For the records that follow, please set down exactly the lines between the one holding "營業時間：週一到週五 10:00 am -7:00 pm，國定假日" and the one holding "Wie bei den", inclusive, and only those.

※ ※ ※

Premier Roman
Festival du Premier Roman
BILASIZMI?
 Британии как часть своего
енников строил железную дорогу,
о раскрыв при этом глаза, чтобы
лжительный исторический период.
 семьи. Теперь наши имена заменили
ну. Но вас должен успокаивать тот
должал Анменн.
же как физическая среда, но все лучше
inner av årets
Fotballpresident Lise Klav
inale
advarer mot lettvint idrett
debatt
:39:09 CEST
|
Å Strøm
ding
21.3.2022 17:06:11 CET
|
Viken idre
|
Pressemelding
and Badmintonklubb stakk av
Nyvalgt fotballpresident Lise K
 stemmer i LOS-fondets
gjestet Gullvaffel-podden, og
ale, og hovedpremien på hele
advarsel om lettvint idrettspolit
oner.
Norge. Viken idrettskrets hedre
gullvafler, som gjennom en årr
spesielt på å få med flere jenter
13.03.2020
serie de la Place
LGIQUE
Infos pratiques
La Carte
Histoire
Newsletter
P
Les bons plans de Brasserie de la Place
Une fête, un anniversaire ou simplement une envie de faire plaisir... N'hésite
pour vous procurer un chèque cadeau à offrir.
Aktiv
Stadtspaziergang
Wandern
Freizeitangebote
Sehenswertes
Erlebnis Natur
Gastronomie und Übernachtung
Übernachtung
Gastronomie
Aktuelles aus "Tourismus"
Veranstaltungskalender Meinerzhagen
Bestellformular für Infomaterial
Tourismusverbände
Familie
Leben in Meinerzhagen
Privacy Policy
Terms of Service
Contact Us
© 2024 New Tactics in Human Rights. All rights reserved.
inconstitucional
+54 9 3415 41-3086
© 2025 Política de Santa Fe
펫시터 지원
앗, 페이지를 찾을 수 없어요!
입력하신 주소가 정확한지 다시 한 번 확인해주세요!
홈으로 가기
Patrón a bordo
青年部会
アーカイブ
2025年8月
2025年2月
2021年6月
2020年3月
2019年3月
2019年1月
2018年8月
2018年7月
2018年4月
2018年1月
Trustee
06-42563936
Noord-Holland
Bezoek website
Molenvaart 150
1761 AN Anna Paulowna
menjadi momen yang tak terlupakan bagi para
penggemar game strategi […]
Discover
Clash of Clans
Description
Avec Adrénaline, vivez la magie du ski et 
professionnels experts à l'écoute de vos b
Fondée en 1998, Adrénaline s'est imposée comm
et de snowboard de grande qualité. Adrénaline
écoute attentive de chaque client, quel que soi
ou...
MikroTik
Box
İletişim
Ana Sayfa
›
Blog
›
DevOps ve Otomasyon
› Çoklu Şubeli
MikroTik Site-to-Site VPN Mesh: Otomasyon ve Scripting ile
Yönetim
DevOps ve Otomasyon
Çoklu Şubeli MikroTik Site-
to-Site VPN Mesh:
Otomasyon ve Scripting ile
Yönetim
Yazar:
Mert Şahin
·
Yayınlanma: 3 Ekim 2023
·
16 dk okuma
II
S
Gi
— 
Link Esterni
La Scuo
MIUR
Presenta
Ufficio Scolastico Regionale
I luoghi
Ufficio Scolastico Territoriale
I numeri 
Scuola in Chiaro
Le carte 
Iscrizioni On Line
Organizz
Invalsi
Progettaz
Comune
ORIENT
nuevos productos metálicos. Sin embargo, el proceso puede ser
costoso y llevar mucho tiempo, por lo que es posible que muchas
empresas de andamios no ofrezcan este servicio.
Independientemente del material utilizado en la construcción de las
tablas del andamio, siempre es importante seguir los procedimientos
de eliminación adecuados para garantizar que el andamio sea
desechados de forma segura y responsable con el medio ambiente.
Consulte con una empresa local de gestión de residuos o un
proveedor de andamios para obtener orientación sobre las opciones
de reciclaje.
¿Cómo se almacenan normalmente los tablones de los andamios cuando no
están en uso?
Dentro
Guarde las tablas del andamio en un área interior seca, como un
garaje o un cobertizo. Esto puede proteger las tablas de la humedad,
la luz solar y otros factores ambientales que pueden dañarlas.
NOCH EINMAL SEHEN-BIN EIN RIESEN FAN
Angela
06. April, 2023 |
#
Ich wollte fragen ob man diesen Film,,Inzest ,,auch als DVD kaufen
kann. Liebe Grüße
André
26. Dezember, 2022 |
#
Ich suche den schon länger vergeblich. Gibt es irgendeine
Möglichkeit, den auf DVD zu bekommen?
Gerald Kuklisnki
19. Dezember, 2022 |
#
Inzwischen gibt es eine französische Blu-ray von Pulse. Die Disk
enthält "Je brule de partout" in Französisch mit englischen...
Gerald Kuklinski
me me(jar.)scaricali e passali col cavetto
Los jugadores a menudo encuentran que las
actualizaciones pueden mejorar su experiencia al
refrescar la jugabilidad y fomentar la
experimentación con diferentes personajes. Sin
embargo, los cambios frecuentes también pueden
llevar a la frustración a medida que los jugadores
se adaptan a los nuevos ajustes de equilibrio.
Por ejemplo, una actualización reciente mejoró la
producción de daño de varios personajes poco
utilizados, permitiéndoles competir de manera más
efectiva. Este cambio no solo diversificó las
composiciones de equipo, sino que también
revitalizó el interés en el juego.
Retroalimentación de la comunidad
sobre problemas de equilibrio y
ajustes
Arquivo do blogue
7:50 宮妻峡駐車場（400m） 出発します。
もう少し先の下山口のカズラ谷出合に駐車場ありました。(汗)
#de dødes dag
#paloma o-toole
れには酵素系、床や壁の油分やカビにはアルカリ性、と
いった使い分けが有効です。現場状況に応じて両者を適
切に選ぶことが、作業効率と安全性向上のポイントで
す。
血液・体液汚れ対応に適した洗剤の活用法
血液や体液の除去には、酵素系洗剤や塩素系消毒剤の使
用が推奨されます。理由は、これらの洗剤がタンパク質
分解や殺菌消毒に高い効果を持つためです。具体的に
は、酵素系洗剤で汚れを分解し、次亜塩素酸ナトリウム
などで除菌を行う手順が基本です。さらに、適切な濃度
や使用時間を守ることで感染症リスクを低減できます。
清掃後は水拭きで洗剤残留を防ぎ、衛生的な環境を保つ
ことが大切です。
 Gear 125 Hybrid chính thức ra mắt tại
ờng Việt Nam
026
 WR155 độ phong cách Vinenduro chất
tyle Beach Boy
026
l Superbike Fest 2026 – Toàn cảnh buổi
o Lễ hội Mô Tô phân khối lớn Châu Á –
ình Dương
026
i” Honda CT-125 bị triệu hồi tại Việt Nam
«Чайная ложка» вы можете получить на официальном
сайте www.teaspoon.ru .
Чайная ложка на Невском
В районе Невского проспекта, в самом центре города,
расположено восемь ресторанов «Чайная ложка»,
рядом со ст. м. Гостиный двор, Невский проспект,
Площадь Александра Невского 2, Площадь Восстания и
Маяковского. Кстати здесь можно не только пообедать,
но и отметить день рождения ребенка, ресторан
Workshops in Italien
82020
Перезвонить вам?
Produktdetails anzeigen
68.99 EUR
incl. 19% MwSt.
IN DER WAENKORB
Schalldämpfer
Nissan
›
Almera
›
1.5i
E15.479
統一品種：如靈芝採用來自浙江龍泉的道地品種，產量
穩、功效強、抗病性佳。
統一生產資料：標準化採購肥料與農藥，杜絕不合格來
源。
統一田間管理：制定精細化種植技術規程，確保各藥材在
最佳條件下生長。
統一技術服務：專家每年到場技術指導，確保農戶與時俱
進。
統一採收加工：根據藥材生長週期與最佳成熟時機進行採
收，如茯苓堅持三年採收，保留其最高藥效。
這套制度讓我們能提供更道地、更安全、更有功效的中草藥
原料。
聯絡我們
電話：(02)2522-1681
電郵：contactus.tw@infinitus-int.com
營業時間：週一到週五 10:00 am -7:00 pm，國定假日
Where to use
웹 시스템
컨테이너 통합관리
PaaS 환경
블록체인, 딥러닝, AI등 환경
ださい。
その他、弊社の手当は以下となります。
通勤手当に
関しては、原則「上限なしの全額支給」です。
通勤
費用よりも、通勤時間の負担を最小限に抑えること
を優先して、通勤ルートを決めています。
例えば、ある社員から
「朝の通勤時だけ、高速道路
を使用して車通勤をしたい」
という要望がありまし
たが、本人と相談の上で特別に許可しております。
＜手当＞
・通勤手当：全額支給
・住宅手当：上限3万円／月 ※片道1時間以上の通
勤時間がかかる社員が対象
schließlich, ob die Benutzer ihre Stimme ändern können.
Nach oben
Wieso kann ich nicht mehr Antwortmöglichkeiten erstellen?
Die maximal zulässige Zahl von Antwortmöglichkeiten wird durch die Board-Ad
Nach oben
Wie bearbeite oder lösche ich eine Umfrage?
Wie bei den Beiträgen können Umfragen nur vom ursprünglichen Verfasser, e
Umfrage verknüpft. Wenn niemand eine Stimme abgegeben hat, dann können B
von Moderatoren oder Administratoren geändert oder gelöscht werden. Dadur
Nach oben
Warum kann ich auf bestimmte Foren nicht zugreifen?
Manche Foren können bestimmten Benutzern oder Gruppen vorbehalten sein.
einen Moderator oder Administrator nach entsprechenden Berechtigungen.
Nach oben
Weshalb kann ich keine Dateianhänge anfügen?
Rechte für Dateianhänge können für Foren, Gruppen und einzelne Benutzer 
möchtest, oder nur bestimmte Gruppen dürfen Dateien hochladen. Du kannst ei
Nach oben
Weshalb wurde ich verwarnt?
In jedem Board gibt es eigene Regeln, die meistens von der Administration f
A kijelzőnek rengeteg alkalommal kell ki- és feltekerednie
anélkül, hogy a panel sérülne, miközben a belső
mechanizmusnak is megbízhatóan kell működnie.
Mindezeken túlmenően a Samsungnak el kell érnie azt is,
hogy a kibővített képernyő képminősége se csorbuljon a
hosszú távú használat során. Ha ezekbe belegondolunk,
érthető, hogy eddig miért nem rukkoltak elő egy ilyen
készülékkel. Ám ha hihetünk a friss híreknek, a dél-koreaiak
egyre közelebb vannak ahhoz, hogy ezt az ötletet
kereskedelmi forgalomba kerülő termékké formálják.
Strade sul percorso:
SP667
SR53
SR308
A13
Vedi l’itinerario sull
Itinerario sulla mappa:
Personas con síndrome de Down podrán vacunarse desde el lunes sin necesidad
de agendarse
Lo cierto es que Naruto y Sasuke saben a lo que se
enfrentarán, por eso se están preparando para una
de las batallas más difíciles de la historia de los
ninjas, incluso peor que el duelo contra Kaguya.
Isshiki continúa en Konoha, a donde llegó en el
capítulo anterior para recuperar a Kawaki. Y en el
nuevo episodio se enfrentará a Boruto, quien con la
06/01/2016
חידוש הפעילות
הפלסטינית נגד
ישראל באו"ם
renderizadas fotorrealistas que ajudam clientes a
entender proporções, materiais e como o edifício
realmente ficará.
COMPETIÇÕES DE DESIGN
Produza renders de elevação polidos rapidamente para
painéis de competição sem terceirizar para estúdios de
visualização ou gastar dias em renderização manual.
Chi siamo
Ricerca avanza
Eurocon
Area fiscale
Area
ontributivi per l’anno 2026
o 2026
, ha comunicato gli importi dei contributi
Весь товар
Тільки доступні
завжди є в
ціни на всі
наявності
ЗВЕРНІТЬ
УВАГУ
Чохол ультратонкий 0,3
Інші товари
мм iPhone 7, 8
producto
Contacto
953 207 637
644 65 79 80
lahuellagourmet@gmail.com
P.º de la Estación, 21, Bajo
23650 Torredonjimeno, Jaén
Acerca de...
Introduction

※ ※ ※

*COMPLETED TASK*:
營業時間：週一到週五 10:00 am -7:00 pm，國定假日
Where to use
웹 시스템
컨테이너 통합관리
PaaS 환경
블록체인, 딥러닝, AI등 환경
ださい。
その他、弊社の手当は以下となります。
通勤手当に
関しては、原則「上限なしの全額支給」です。
通勤
費用よりも、通勤時間の負担を最小限に抑えること
を優先して、通勤ルートを決めています。
例えば、ある社員から
「朝の通勤時だけ、高速道路
を使用して車通勤をしたい」
という要望がありまし
たが、本人と相談の上で特別に許可しております。
＜手当＞
・通勤手当：全額支給
・住宅手当：上限3万円／月 ※片道1時間以上の通
勤時間がかかる社員が対象
schließlich, ob die Benutzer ihre Stimme ändern können.
Nach oben
Wieso kann ich nicht mehr Antwortmöglichkeiten erstellen?
Die maximal zulässige Zahl von Antwortmöglichkeiten wird durch die Board-Ad
Nach oben
Wie bearbeite oder lösche ich eine Umfrage?
Wie bei den Beiträgen können Umfragen nur vom ursprünglichen Verfasser, e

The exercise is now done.